Hemp farmers will add five times as much hemp to statewide test sites this year, like this University of Kentucky research plot near Lexington. (Dylan Lovan, Associated Press file)

Kentucky hemp production ramps up for 2016 harvest

The third year may be the charm for Kentucky hemp as state plants five times as much to test as a cash crop

LOUISVILLE, Ky. — Kentucky hemp farmers will accelerate hemp production in the third year of testing its potential as a cash crop.

The state Department of Agriculture said Friday it has authorized planting of nearly 4,500 acres of hemp this year in the next round of statewide pilot projects, up from about 900 acres of hemp production last year. The experimental projects began with a mere 33 acres in 2014.

The momentum is continuing after a change in leadership at the Agriculture Department.

The rebirth of legal hemp production was championed by then-state Agriculture Commissioner James Comer. Comer ran for governor last year, losing in the Republican primary to Matt Bevin. But his successor as agriculture commissioner, Ryan Quarles, has assumed the role of advocating for hemp.

“Hemp is a bridge from Kentucky’s past to our future,” said Quarles, a Republican. “The Kentucky Department of Agriculture and our partners are committed to building upon the solid foundation of research for a Kentucky hemp industry that will create jobs and new marketing opportunities.”

Kentucky has been at the forefront nationally in efforts to return hemp to mainstream status.

The tiny experimental crop produced in 2014 was the first legal hemp crop in generations in Kentucky.

Growing hemp without a federal permit was banned in 1970 due to its classification as a controlled substance related to marijuana. Hemp and marijuana are the same species, Cannabis sativa, but hemp has a negligible amount of THC, the psychoactive compound that gives marijuana users a high.

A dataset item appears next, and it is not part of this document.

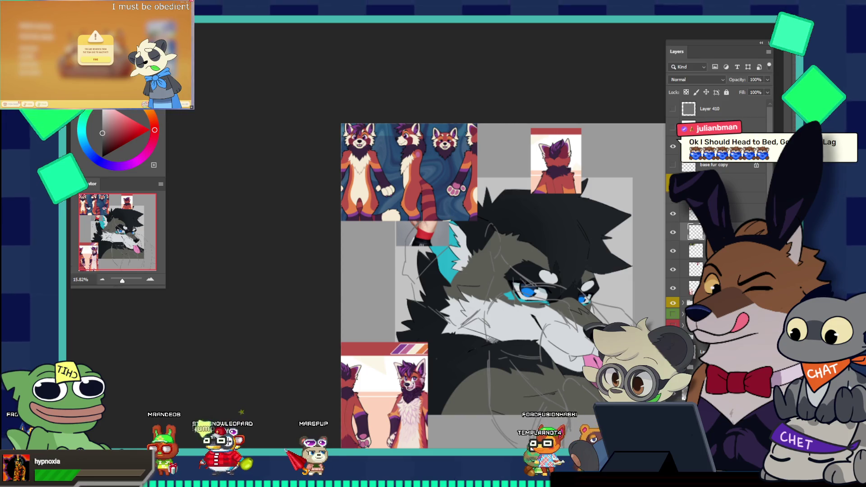
- Bring the wolf artwork group to the front of the layer stack, leaving its position unchanged
left_click(721, 179)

Hemp got a limited reprieve with the federal farm bill, which allows state agriculture departments to designate hemp projects for research and development in states such as Kentucky that allow hemp growing.

Hemp is prized for its oils, seeds and fiber.

The crop, which once thrived in Kentucky, was historically used for rope but has many other uses, including clothing and mulch from the fiber; hemp milk and cooking oil from the seeds; and soap and lotions. Other uses include building materials, animal bedding and biofuels.

In Kentucky, the number of university-led hemp research projects had more than doubled since 2015, the state Agriculture Department said. The focus is expanding beyond production research to look into how the crop can be turned into consumer products.

KDA said it is offering multi-year partnerships with processors to develop information on processing and marketing potential.

Quarles also said his department is working to ensure that hemp producers can obtain seeds.

Kentucky farmer Michael Lewis said he’s preparing for another year of hemp production to test its potential in textiles, health and nutrition products.

“That shows the potential, that shows the interest, that shows the investment,” he said of the plans for increased production in 2016. “I think we’re getting there. We still have a lot of processing hurdles to overcome. But that’s the same with any new industry. I’m feeling good about it.”